(Passage for review begins)
The meeting was critical in influencing the young American militia movement and sparking the transition in radical right and white supremacist violence in the United States towards leaderless resistance.

==Attendance==
Peters described the meeting as a gathering of "Christian men." Attendees to the rendezvous hailed from numerous, even conflicting, far-right ideologies. Groups represented included Christian Identity, the American Coalition of Unregistered Churches, sovereign citizens, tax protestors, neo-Confederates, Posse Comitatus, the neo-Nazi Aryan Nations and National Alliance, and the Ku Klux Klan. Some attendees identified themselves as "100 percent bigot."

Peters himself was a prolific anti-Semite, white supremacist, and homophobe, whose activism once sought to defeat lesbian and gay civil rights protections in nearby Fort Collins, Colorado. Other noteworthy participants included Richard G. Butler, founder of Aryan Nations, and Louis Beam, an Aryan Nations spokesman and former Ku Klux Klan Grand Dragon.

==Proceedings==
The Rendezvous lasted for three days. The proceedings were audio-recorded and compiled into a "Special Report" by Peters.

Events included meetings in multiple subject-matter committees. Proposals ranged from circulating petitions to holding unofficial citizen grand juries. In particular, the "SWAT" ("Sacred Warfare Action Tactics") committee was responsible for hearing the essay on methods of leaderless violence presented by Beam. In Beam's explanation, "leaderless resistance" is an avenue where "a thousand different small phantom cells" could effectively overwhelm Federal forces in place of a vulnerable pyramidal hierarchy. The essay was reproduced in whole in the meeting report.
(Passage for review ends)
(Record extracts begins)
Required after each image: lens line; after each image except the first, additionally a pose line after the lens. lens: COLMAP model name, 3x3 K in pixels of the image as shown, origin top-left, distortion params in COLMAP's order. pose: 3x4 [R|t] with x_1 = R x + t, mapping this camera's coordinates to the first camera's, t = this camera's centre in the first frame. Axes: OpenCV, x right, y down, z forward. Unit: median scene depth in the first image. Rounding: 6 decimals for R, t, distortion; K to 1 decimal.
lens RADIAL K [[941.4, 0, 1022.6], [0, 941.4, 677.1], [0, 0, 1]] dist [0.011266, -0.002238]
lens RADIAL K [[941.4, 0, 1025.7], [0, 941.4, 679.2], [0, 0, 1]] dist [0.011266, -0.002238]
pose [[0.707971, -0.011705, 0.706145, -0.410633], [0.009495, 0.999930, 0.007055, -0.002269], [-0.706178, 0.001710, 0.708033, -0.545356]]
(Record extracts ends)
(Record extracts begins)
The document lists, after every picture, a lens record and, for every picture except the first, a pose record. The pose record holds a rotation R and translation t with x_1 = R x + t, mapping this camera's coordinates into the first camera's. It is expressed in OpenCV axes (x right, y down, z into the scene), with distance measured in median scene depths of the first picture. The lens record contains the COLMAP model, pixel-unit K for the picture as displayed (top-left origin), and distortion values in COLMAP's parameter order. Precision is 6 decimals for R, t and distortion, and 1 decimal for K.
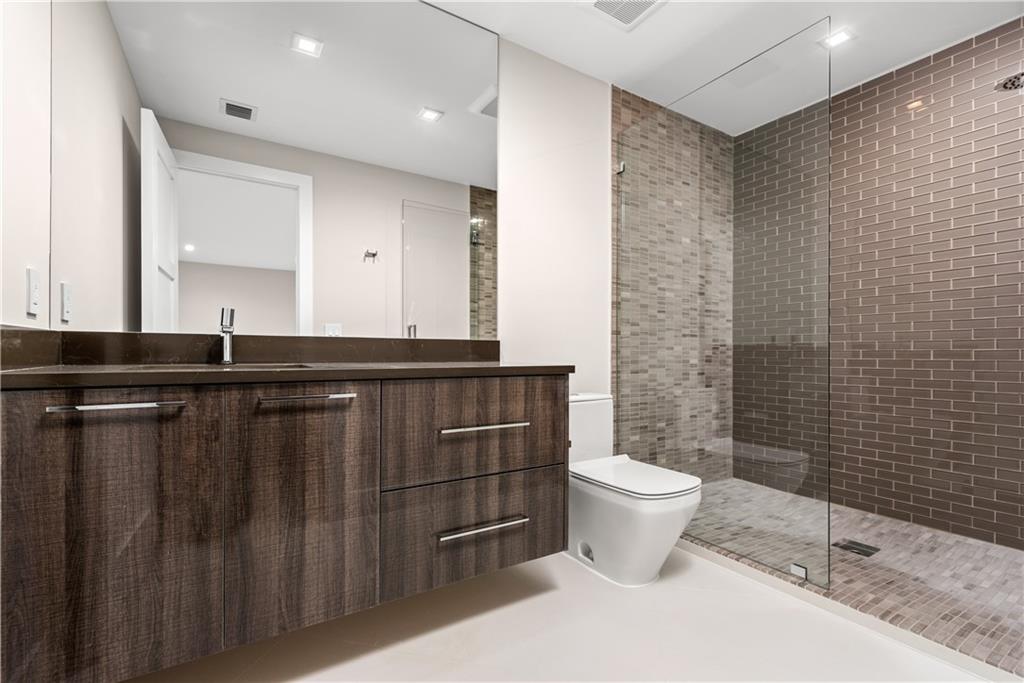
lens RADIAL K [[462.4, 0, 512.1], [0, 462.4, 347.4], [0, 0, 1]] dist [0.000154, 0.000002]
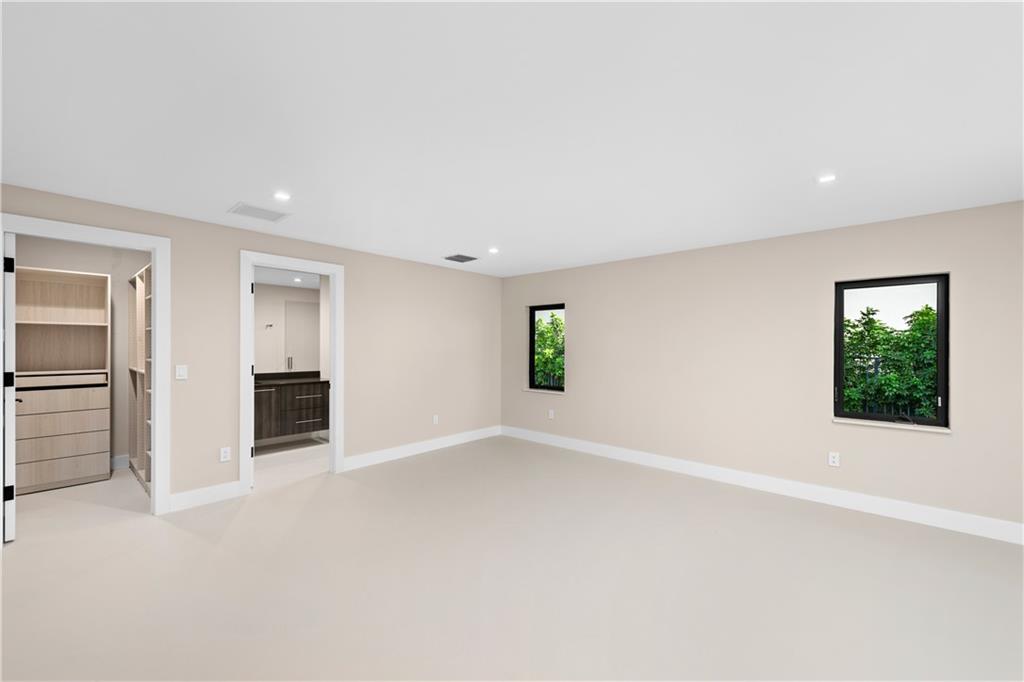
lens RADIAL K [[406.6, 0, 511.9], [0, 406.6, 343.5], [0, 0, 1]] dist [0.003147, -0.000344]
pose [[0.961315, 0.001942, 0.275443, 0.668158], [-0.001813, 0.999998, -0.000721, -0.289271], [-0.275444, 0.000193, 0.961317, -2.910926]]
(Record extracts ends)
- **Instructions for the task**: Reproduce the passage about the far-right meeting word for word, starting with "Peters himself was" and going on through "Klan Grand Dragon.".

- **Response**:
Peters himself was a prolific anti-Semite, white supremacist, and homophobe, whose activism once sought to defeat lesbian and gay civil rights protections in nearby Fort Collins, Colorado. Other noteworthy participants included Richard G. Butler, founder of Aryan Nations, and Louis Beam, an Aryan Nations spokesman and former Ku Klux Klan Grand Dragon.